The SEC announced charges against Veros Partners, Inc. for engaging in two fraudulent farm loan offerings. Included in the charges are the firm's president, Matthew D. Haab, and two associates, attorney Jeffrey B. Risinger and Tobin J. Senefeld. The SEC alleges that a Ponzi scheme was created to make payments to investors. The three used the scheme to raise ~$15 million from 80 investors, most of whom were Veros' clients. The SEC has obtained a temporary restraining order and emergency asset freeze. 

The SEC requested a third extension of time for both Credit Suisse disbursement funds due to complications in determining who the funds should be disbursed to. The SEC has already won an order for harmed investors granting over $100 million, but has yet to disburse those funds. The request has been granted and the SEC has been given until June 6. Why is this so hard?

The New York Fed announced the Indexes of Coincident Economic Indicators (CEI) for March.

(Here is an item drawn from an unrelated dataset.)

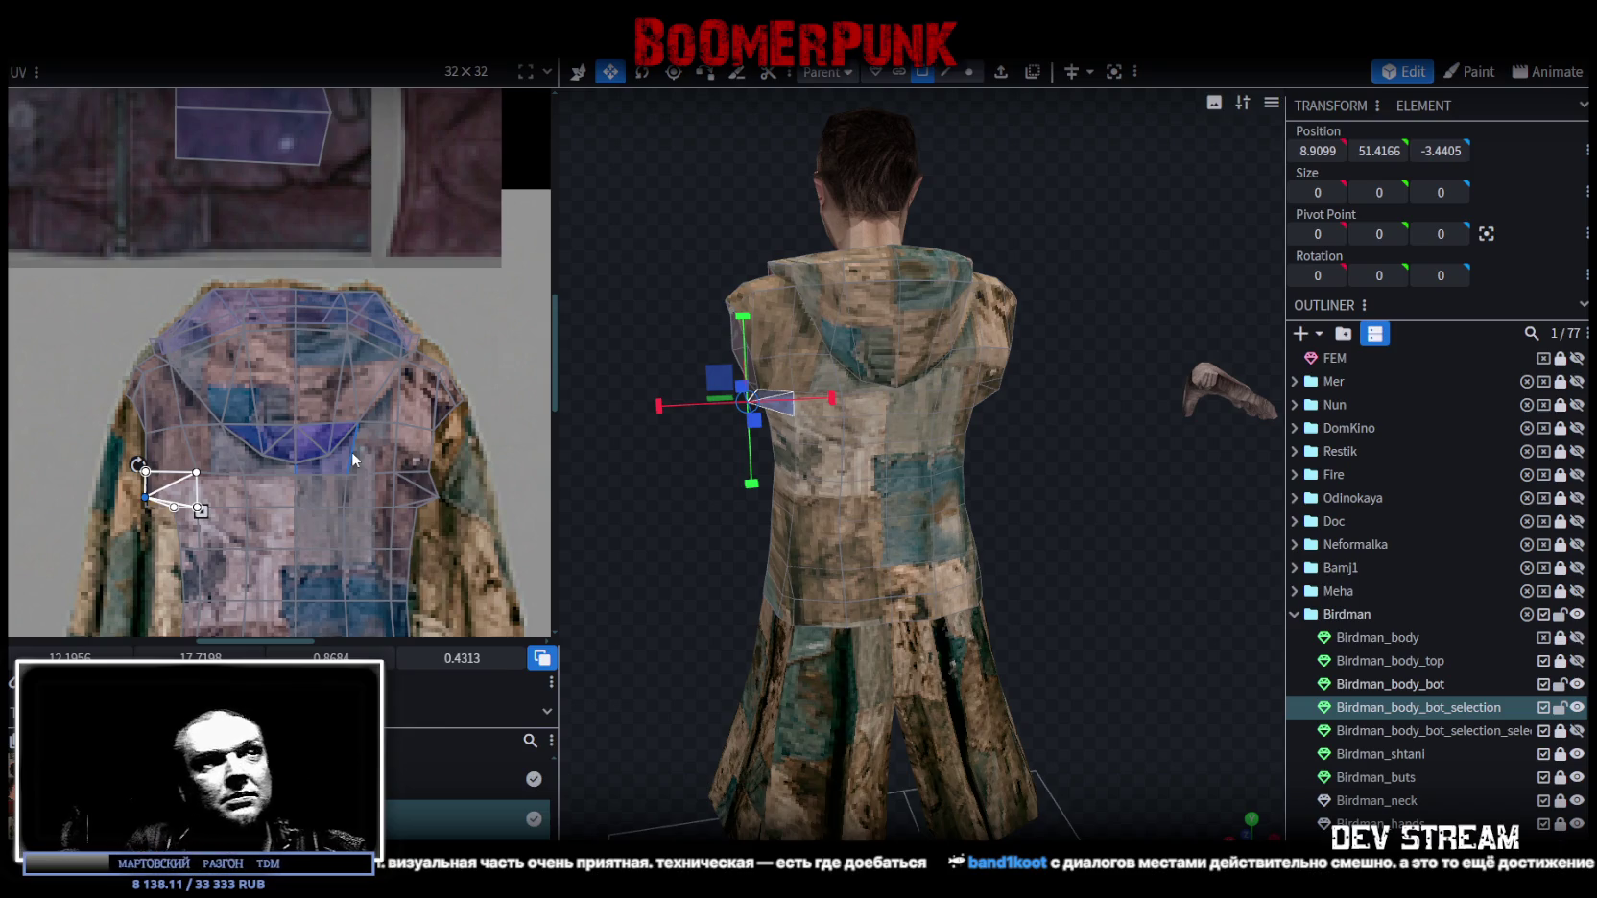
scroll(422, 437, "up", 2)
scroll(421, 387, "up", 2)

The index shows "economic activity expanding at a strong, but decelerating pace in New York City, growing at a moderate pace in New York State, but declining slightly in New Jersey." In other words, the same thing it showed last month. Here's February's CEI.
Source: New York Federal Reserve Bank
And, here's March's CEI:
Source: New York Federal Reserve Bank

Northern California developer and escrow agent indicted in multimillion dollar commercial loan fraud scheme. A federal grand jury indictment was made against Abolghasseni “Abe” Alizadeh, age 56, and Mary Sue Weaver, age 62, for various counts of "mail, wire and bank fraud in connection with schemes to defraud lenders in large commercial real estate transactions between mid-2004 and April 2008". Alizadeh used to a be a principal partner in Kobra Properties, a company that was once valued at $1b. Properties included "dozens of Jack in the Box, TGI Fridays, Sonic Burger, Qudoba Mexican Grills and other restaurants in the region". The indictment alleges that the two used altered purchase contracts to engage in a scheme to apply for loans at inflated amounts.